El fragmento, quizá, como método apropiado para pensar y fijar el desbordamiento, el exilio vital y cinematográfico de este "zorro psicodélico". Cine donde son los fotogramas quienes piden, inflamados de naranja, revestidos de plasma coronal, ser cortados. Cine donde la flor debe abrirse por completo, aun a costa de perder la armonía. Se abre porque debe y no le importa morir. Otro buen ejemplo que revoca el absurdo símil entre literatura fragmentaria y pintura impresionista. Y el todavía más inexacto entre el fragmento y la indeterminación posmoderna. El libro de Azoury, sin temor a exagerar, sin temor a la muerte, es digno representante de la densidad morfológica y semántica del fragmento moderno. Aquel donde naufragar siempre resultaba dulce, aquel donde se ordenaba la escritura del desastre. De Leopardi y Nietzsche a Cioran y Blanchot. Cuenta cada palabra, no hay relajación posible en la sintaxis. Un descuido, un mal verbo y el fragmento deviene refrán o, aun peor, crónica rosa.

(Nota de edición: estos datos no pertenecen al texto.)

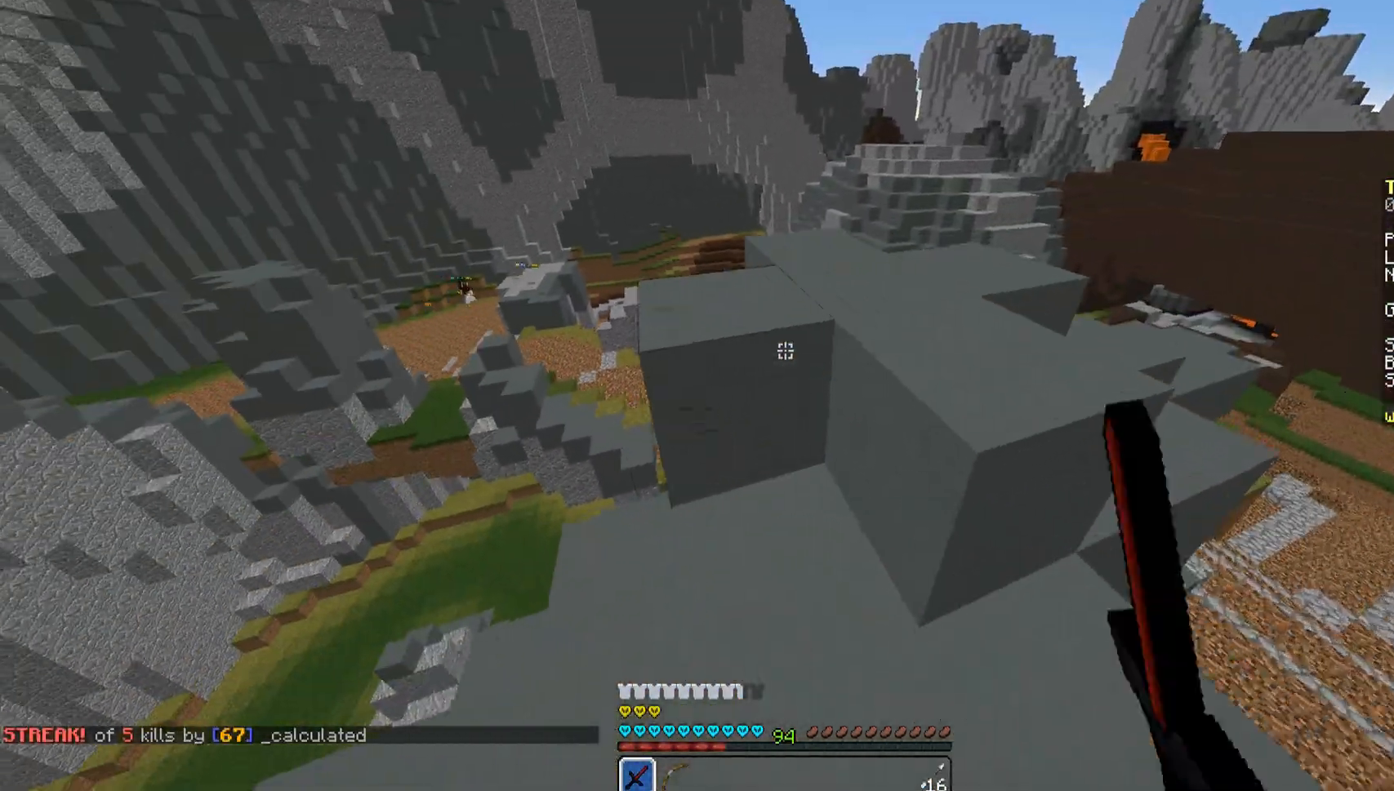
{"keys": ["d"], "mouse": ["left"], "events": [[153, "space", "down"], [221, "d", "down"], [306, "mouse_left", "down"], [306, "space", "up"], [357, "mouse_left", "up"], [408, "mouse_left", "down"], [408, "w", "up"]]}
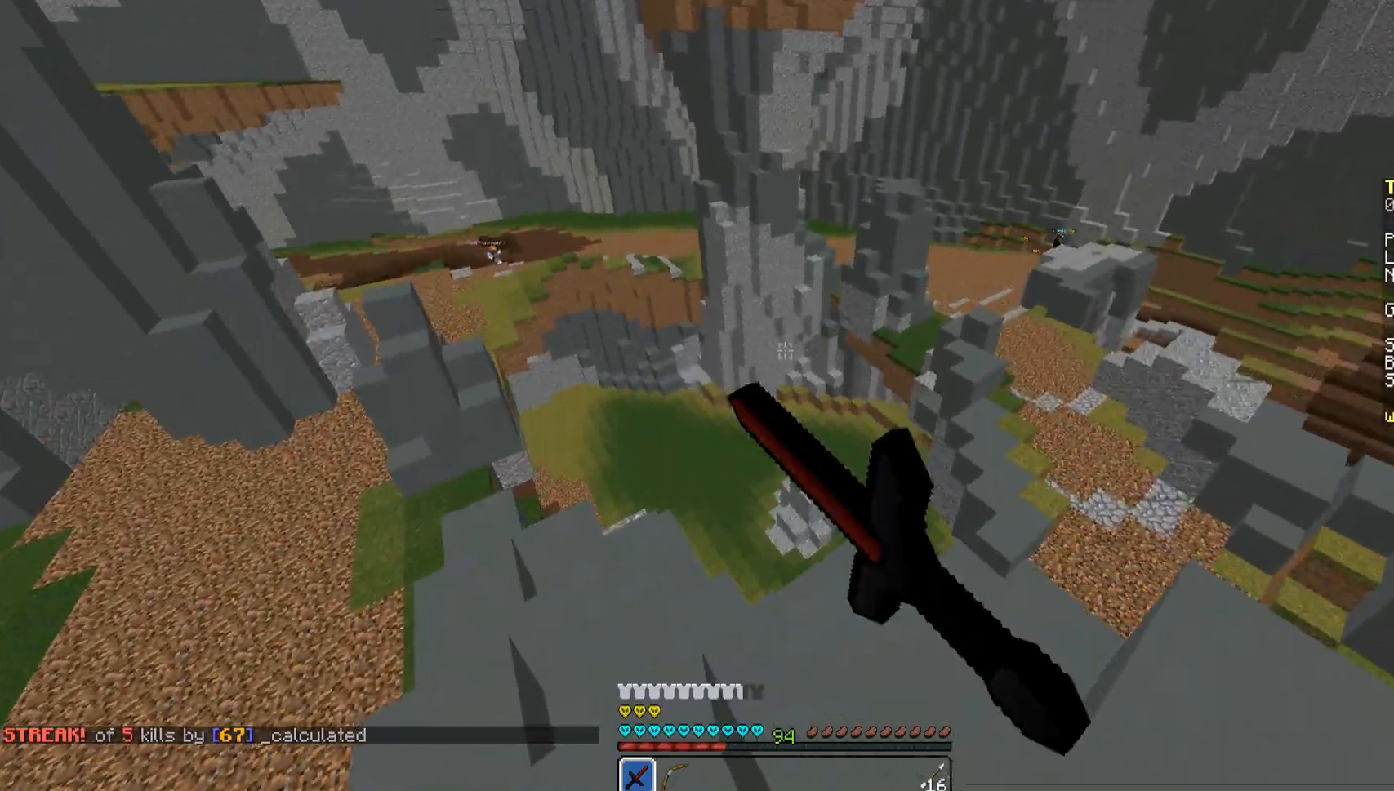
{"keys": [], "mouse": [], "events": [[17, "d", "up"], [17, "mouse_left", "up"]]}
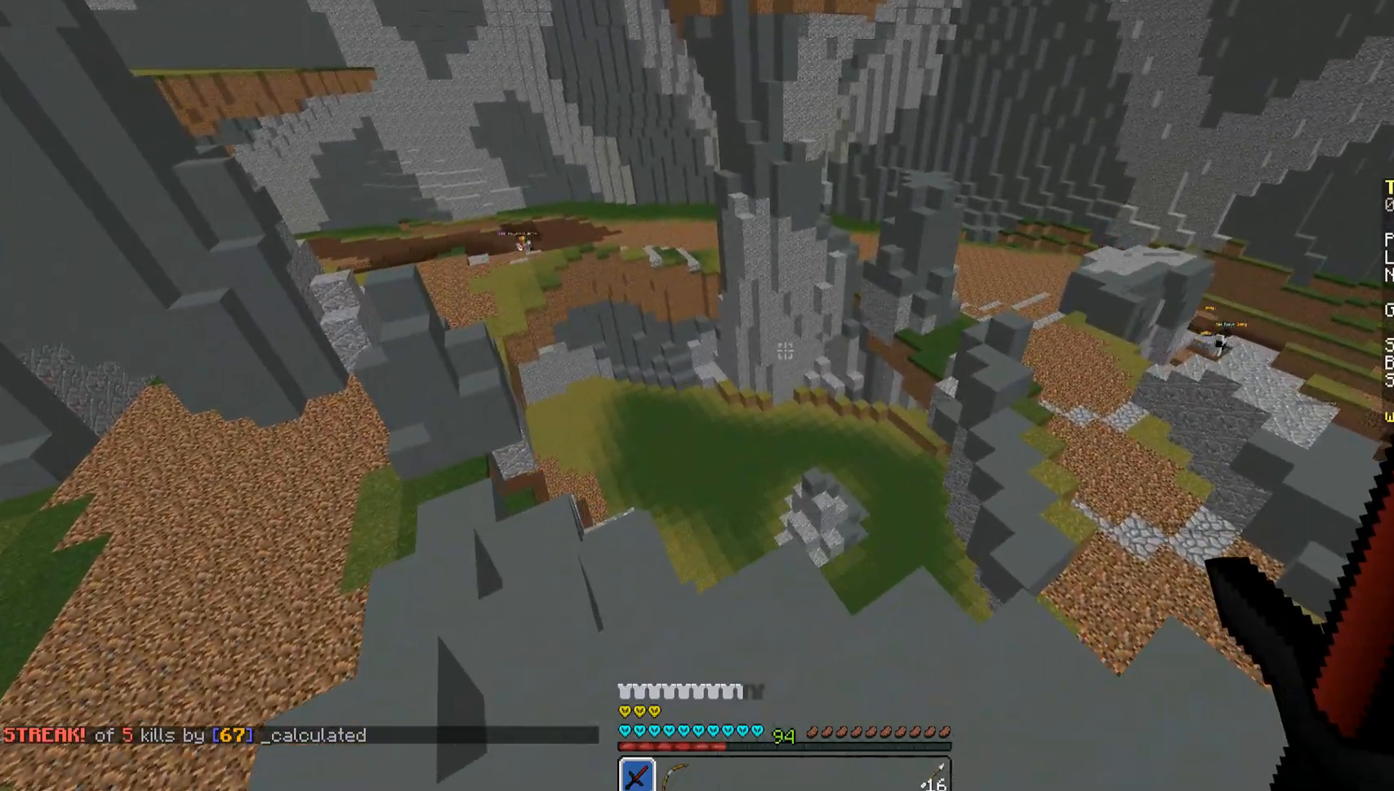
{"keys": [], "mouse": [], "events": [[102, "d", "down"], [136, "w", "down"], [255, "d", "up"], [306, "w", "up"]]}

Sin más relación que el capricho de mi memoria, la lectura me devolvía a la Amistad (Intermedio, 2012), con mayúscula, de Lubitsch y Raphaelson. Lees a Azoury y te imaginas a Magdalena Montezuma y a Christine Kaufmann desmaquillándose a paladas. Las has visto llorar en pantalla, pero no es lo mismo. Ese rímel desleído, veneno decadente, es demasiado perfecto, pertenece al melodrama. Ahora las vemos quitándose las pinturas de guerra en la ópera del camerino. Frente al espejo, no frente a la cámara, dudando si deben seguir moviendo los labios a ritmo de vinilo craquelado. Sin saber si todavía son divas o clowns. Sigues leyendo y escuchas la psicofonía que se desprende de uno de los fragmentos. Detrás de la cortina y como quien recita a Rilke, Candy Darling ensaya diálogos de Kim Novak mientras sueña con una vagina nueva.

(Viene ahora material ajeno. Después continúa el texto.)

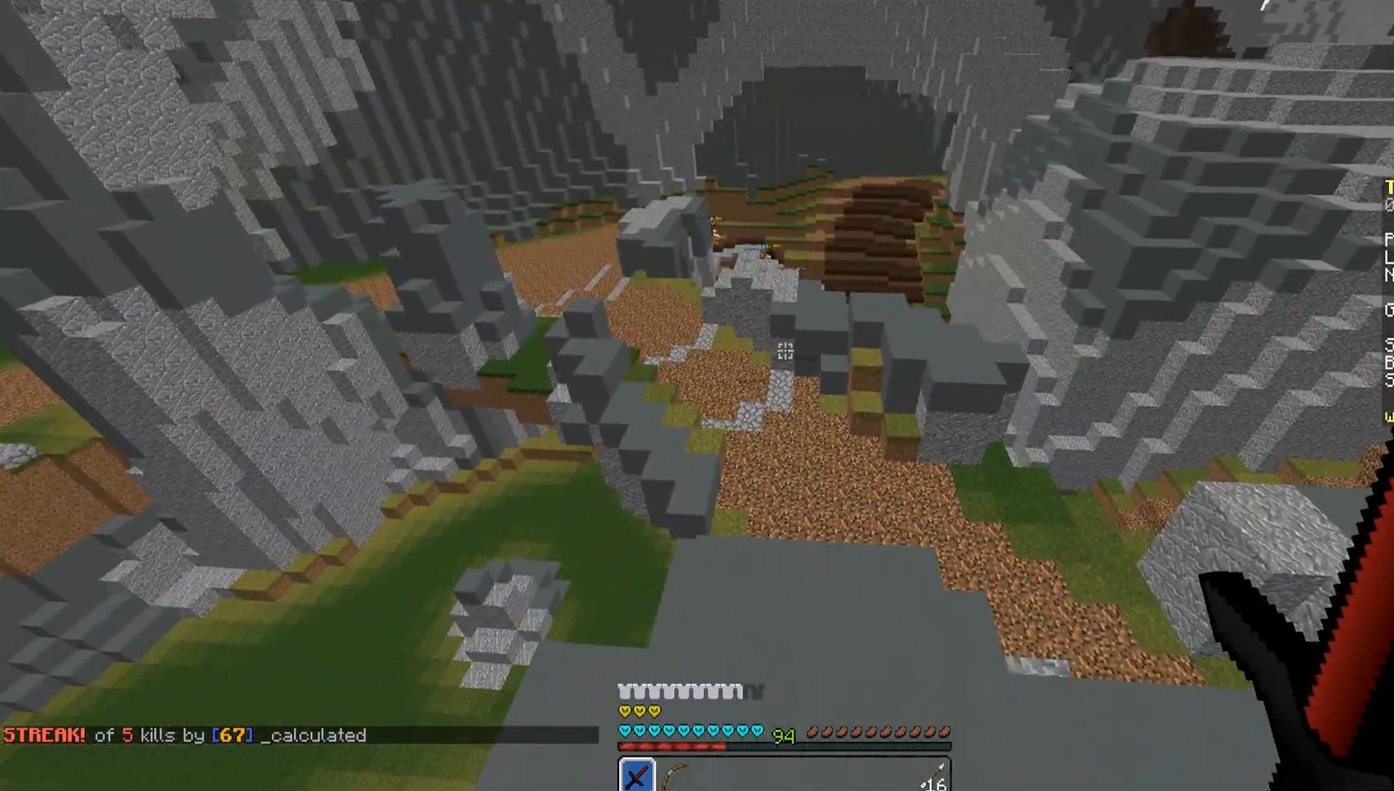
{"keys": ["space", "w"], "mouse": [], "events": [[255, "w", "down"], [408, "space", "down"]]}
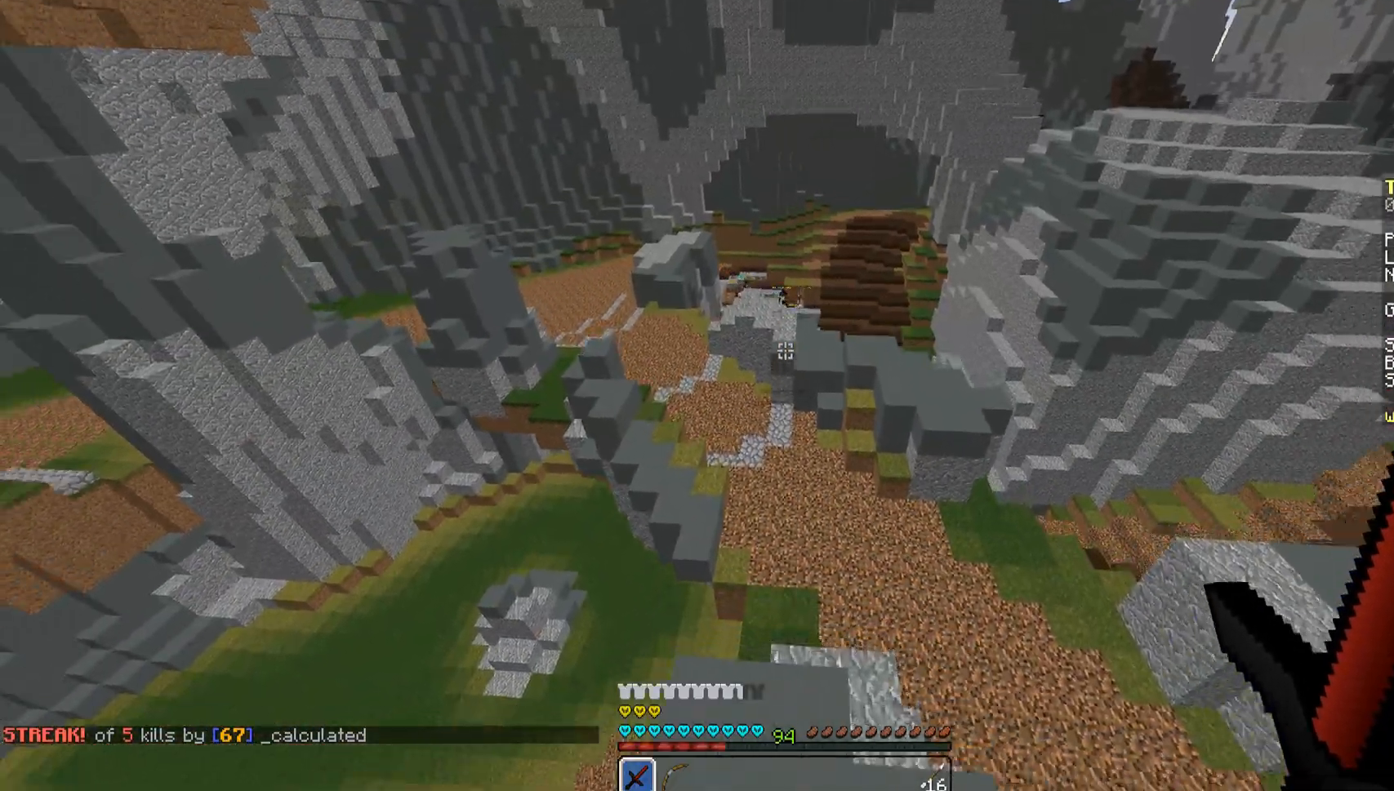
{"keys": ["w"], "mouse": [], "events": [[119, "d", "down"], [170, "space", "up"], [425, "d", "up"]]}
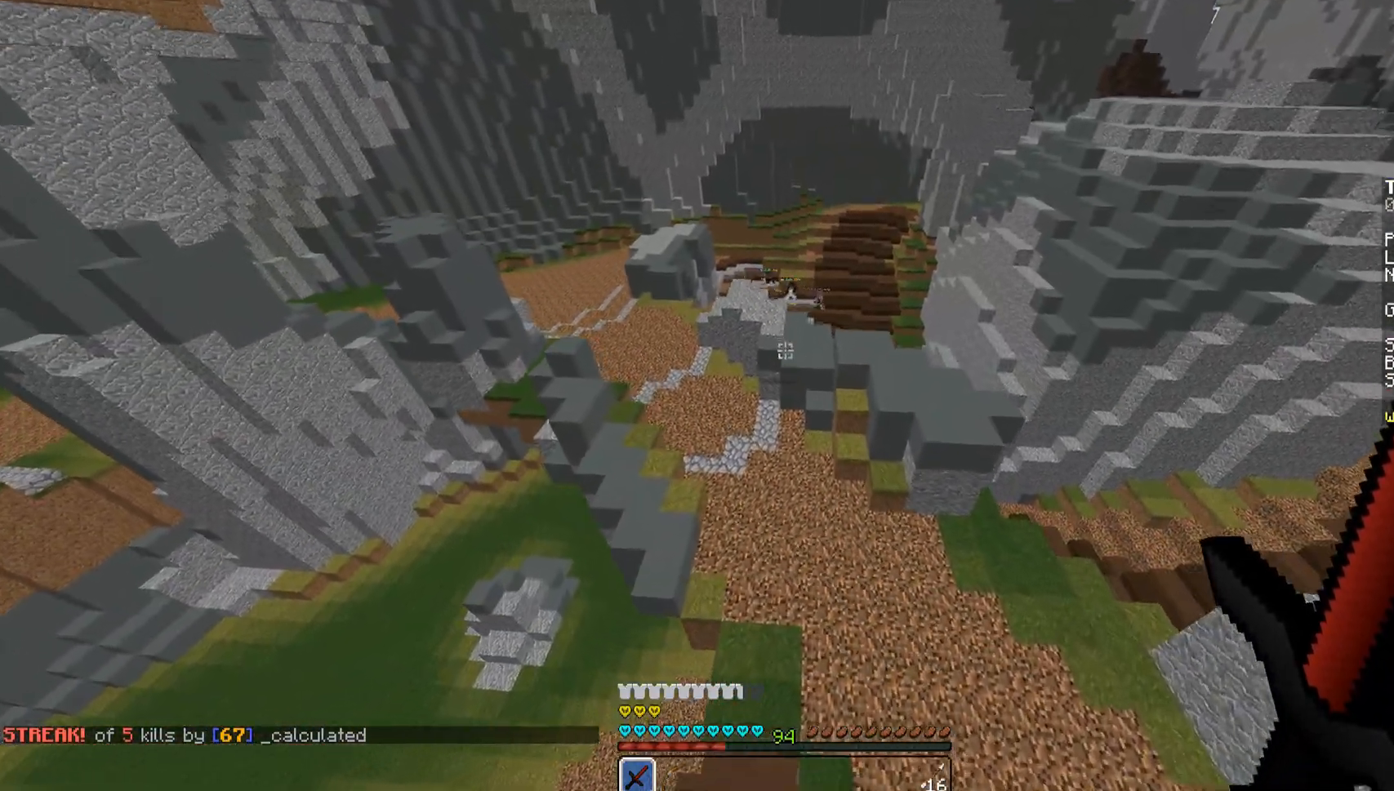
{"keys": ["space", "w"], "mouse": [], "events": [[153, "space", "down"]]}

Estoy a años luz de considerarme un experto en el cine de Schroeter y de cualquier otro. Ahora he visto películas suyas que desconocía y quizá recupere otras que en su día no comprendí o malinterpreté. El cine de Schroeter siempre me interesó, pero nunca me entusiasmó. Después de esta lectura seguiré a tientas. Azoury no me ha dicho dónde o cómo debo mirar, y lo ha hecho con la amabilidad que solo se siente en la buena literatura.

BIBLIOGRAFÍA
  • AZOURY, Philippe, A Werner Schroeter, que no le temía a la muerte, Santander: Shangrila Textos Aparte, 2016. Traducción de Mariel Manrique. Primera edición: A Werner Schroeter, qui n'avait pas peur de la mort, Nantes: Capricci, 2011
  • RAPHAELSON, Samson, Amistad, el último toque Lubitsch, Madrid: Intermedio, 2011. Traducción y "Glosario innecesario" de Pablo García Ganga.